#### EXTRAIT:
((

La NFL et Apple Music ont trouvé leur nouvelle tête d’affiche ! Après Kendrick Lamar, c’est Bad Bunny qui assurera le show de la mi-temps du Super Bowl, le 8 février 2026, au Levi’s Stadium de Santa Clara, en Californie. L’annonce, officialisée le dimanche 28 septembre par Apple Music et Roc Nation, confirme l’ascension, irrésistible, de la star portoricaine du reggaeton, aujourd’hui l’un des artistes les plus populaires au monde. Dans un communiqué relayé par The Guardian, Bad Bunny a expliqué ce que représentait pour lui cette opportunité unique.

))

#### OBJECTIF VISÉ:
Recopiez mot pour mot tout le passage de l'extrait sur le spectacle de la mi-temps du Super Bowl qui va de « La NFL et Apple » jusqu'à « cette opportunité unique. ».

(Données recueillies)
((

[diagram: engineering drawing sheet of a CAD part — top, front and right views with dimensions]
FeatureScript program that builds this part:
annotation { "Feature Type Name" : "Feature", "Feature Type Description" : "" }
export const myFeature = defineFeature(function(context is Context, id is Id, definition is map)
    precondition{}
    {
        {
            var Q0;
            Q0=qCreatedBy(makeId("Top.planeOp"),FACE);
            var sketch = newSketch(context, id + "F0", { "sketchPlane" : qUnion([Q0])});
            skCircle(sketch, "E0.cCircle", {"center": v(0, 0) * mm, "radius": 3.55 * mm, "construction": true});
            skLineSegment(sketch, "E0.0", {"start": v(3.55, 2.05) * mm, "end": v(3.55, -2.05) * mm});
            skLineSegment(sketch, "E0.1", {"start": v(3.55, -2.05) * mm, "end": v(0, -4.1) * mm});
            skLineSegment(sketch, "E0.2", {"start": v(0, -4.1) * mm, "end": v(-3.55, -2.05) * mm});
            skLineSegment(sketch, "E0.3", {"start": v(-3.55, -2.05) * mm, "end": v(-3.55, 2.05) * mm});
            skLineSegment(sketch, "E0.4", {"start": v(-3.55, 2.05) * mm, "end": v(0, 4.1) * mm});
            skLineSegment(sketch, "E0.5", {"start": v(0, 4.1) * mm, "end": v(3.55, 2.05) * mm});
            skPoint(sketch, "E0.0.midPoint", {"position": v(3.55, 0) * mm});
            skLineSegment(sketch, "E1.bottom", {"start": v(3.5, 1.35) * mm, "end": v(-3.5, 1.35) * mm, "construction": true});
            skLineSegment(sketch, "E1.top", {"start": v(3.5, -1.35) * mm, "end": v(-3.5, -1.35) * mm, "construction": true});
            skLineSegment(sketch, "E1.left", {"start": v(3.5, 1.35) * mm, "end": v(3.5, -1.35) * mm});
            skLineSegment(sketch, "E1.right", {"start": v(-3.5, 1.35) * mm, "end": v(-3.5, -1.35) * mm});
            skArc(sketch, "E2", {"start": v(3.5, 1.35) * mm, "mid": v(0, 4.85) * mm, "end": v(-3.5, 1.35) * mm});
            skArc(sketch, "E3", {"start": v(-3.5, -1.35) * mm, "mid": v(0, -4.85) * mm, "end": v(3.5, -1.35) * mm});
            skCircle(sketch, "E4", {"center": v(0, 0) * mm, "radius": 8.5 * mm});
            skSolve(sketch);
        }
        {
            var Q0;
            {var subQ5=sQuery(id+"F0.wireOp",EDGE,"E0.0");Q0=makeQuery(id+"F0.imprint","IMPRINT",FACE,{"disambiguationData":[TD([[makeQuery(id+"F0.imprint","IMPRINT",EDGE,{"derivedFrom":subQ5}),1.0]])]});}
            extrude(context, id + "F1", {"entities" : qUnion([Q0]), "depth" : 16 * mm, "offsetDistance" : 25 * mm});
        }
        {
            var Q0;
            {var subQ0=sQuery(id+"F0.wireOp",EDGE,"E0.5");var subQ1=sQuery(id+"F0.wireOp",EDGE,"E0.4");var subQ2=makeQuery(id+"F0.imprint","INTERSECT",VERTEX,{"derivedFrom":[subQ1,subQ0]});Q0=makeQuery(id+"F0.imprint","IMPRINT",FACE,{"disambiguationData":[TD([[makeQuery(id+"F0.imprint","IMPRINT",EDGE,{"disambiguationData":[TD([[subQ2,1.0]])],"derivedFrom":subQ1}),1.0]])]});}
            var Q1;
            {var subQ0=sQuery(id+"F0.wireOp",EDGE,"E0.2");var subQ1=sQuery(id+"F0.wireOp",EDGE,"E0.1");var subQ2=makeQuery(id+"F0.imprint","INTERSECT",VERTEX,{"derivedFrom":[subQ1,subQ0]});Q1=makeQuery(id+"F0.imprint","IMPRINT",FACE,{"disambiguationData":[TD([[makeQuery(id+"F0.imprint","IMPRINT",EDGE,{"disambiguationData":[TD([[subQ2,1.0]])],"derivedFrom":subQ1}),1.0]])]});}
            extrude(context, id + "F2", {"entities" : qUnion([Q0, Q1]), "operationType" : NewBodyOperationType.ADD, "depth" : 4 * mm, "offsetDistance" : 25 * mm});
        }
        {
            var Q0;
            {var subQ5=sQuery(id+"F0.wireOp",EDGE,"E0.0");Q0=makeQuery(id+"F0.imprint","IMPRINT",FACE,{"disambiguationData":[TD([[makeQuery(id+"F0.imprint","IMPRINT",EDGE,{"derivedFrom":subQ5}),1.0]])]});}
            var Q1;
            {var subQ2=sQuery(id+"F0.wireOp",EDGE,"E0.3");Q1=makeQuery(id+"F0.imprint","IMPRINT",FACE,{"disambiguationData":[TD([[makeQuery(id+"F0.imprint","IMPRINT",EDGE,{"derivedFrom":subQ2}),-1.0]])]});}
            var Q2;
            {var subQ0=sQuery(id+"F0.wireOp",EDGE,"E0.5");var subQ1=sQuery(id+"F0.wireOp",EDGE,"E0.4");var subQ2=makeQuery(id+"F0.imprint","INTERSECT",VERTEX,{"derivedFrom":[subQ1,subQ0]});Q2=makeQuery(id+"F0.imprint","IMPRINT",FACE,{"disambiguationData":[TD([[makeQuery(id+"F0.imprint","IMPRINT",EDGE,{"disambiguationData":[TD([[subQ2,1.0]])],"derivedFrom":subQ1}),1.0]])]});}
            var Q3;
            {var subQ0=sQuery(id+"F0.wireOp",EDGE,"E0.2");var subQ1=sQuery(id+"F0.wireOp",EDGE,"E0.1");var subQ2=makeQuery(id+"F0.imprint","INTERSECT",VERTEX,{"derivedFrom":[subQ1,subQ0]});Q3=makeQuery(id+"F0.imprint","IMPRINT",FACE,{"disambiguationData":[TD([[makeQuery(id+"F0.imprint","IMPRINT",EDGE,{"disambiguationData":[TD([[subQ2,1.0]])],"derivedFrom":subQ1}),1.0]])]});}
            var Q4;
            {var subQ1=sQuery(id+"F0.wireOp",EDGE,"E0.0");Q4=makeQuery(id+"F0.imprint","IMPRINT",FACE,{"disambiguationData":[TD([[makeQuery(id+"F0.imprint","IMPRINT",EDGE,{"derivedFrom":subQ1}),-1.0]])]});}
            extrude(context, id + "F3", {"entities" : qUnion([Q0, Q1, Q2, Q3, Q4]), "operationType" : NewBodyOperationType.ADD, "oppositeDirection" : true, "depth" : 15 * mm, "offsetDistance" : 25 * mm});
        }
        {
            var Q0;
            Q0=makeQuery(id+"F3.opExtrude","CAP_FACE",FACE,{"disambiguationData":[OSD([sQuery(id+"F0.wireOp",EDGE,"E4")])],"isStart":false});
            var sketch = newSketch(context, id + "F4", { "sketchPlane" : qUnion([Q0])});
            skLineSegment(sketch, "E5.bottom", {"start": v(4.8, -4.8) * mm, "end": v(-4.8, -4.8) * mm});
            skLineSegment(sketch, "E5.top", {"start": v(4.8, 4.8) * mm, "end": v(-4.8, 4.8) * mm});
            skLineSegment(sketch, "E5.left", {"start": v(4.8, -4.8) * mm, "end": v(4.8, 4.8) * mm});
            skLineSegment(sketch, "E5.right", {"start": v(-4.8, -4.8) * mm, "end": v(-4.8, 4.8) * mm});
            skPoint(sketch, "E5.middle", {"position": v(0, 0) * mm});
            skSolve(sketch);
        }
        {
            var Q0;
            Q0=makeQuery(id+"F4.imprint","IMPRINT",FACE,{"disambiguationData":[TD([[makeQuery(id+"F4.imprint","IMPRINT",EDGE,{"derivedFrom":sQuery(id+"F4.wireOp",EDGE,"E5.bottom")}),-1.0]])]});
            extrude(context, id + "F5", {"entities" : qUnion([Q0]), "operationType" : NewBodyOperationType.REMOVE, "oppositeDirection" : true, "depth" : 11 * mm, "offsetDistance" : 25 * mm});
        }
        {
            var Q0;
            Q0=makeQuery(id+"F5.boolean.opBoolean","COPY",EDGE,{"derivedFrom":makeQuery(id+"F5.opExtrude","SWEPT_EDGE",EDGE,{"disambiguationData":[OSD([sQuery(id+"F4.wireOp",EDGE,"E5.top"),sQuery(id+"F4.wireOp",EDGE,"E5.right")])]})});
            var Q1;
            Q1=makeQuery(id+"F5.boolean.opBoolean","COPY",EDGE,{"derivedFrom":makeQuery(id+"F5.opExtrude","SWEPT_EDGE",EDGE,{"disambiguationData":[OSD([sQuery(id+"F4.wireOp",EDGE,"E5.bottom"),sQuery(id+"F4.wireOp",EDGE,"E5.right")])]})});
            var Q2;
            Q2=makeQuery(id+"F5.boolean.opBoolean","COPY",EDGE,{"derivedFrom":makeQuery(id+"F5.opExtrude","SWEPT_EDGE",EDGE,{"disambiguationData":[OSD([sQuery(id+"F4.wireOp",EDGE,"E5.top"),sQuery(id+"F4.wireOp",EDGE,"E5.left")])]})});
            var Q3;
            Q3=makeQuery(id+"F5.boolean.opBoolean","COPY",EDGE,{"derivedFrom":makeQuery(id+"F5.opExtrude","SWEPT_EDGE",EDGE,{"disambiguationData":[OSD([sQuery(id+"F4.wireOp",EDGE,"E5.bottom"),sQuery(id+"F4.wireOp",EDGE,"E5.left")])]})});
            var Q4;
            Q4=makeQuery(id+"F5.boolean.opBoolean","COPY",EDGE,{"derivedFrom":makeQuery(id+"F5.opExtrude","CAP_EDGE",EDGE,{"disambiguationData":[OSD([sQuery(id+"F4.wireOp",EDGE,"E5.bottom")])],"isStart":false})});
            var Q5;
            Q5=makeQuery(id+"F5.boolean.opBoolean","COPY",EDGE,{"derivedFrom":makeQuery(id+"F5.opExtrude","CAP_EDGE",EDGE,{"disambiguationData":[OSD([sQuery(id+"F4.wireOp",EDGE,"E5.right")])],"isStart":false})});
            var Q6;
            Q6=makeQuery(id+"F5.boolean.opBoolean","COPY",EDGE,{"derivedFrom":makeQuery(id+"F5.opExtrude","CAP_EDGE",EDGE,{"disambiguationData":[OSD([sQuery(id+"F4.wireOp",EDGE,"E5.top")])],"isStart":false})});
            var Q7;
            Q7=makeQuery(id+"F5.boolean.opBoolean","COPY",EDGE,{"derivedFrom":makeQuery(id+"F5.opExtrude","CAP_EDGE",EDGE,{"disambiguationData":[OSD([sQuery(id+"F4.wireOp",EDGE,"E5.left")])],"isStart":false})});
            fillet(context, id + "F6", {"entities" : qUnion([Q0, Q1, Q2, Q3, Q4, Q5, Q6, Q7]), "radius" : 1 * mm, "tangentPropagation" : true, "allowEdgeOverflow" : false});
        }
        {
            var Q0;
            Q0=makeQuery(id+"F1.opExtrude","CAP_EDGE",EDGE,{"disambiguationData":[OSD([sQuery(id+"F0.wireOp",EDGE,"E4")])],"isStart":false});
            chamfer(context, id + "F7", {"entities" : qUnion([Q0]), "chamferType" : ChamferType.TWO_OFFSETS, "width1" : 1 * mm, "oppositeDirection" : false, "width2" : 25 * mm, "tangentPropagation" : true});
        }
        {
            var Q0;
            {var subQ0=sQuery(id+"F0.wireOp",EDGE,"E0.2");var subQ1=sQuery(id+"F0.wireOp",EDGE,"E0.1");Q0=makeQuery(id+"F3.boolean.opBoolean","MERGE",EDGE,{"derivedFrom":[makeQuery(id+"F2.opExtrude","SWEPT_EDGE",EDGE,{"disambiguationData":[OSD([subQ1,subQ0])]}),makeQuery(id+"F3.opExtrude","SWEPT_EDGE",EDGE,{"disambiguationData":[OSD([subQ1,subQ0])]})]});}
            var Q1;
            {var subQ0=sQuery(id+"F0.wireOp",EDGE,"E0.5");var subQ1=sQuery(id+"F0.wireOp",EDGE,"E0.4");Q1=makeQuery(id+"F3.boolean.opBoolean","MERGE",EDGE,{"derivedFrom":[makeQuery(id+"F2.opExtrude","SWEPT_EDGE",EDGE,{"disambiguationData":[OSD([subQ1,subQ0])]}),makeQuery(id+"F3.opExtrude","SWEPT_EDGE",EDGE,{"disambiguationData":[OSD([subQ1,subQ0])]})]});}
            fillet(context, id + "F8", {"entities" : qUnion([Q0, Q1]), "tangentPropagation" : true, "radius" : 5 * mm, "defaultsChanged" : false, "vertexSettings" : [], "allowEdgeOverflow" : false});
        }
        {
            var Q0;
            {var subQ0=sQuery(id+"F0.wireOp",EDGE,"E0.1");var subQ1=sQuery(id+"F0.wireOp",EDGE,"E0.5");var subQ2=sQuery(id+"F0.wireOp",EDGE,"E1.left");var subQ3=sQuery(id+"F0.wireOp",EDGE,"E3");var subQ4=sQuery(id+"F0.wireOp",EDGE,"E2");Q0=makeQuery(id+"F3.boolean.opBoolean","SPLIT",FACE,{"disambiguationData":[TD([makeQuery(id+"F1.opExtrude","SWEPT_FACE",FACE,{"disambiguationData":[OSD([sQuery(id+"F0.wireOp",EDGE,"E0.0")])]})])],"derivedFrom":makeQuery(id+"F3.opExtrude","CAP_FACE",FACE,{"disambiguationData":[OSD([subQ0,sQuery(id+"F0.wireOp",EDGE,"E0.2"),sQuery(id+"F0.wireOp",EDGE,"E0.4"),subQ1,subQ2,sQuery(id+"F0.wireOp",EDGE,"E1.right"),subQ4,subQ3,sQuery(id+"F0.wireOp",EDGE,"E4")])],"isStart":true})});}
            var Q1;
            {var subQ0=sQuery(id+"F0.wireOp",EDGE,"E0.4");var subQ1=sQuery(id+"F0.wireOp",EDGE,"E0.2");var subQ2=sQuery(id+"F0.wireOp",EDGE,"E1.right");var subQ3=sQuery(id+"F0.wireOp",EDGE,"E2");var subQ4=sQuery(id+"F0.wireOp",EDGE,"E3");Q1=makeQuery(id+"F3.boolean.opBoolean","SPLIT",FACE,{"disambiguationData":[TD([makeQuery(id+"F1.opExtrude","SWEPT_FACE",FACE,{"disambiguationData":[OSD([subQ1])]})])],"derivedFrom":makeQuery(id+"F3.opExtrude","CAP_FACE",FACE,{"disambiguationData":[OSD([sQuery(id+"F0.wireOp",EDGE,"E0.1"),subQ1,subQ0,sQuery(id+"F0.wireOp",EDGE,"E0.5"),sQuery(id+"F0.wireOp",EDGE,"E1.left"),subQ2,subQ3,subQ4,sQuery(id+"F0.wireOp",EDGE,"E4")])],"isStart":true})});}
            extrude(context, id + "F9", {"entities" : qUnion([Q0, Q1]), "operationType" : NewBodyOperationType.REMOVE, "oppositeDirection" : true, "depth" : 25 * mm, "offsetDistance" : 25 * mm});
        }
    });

))

#### RÉSULTAT ATTENDU:
La NFL et Apple Music ont trouvé leur nouvelle tête d’affiche ! Après Kendrick Lamar, c’est Bad Bunny qui assurera le show de la mi-temps du Super Bowl, le 8 février 2026, au Levi’s Stadium de Santa Clara, en Californie. L’annonce, officialisée le dimanche 28 septembre par Apple Music et Roc Nation, confirme l’ascension, irrésistible, de la star portoricaine du reggaeton, aujourd’hui l’un des artistes les plus populaires au monde. Dans un communiqué relayé par The Guardian, Bad Bunny a expliqué ce que représentait pour lui cette opportunité unique.